Task description:
Which lines of the entries contain the string "middle"? Copy each of them.

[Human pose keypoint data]
______________________________
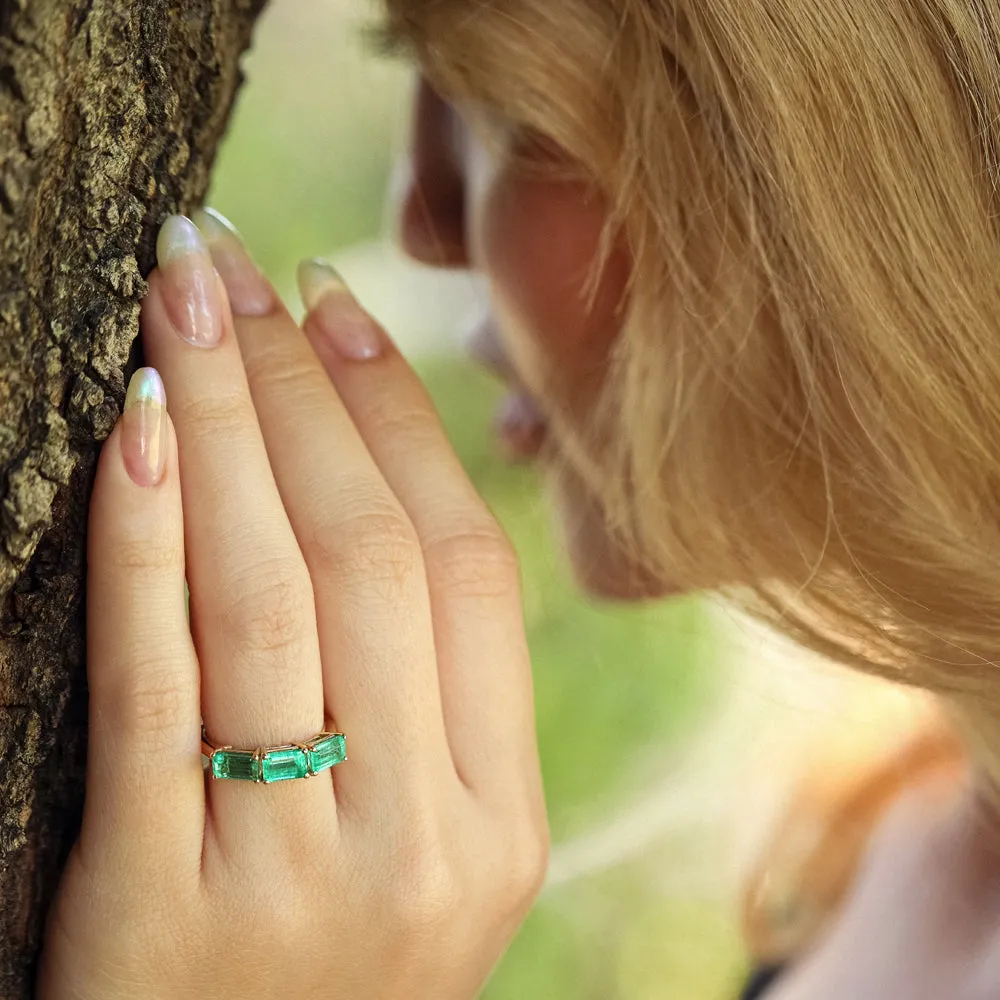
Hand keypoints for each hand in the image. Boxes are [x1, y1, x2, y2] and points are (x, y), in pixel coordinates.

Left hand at [36, 211, 548, 999]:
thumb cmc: (333, 970)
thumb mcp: (428, 845)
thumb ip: (427, 694)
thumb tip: (375, 484)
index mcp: (503, 817)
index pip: (469, 572)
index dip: (403, 425)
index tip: (337, 312)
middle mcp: (422, 837)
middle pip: (371, 558)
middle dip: (301, 390)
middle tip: (238, 269)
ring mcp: (295, 874)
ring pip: (268, 596)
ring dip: (223, 426)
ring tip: (183, 305)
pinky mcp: (160, 907)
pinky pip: (153, 686)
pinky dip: (143, 542)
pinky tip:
______________________________
Exercise answer:
middle mcp: (422, 837)
middle pip: (371, 558)
middle dip: (301, 390)
middle tip: (238, 269)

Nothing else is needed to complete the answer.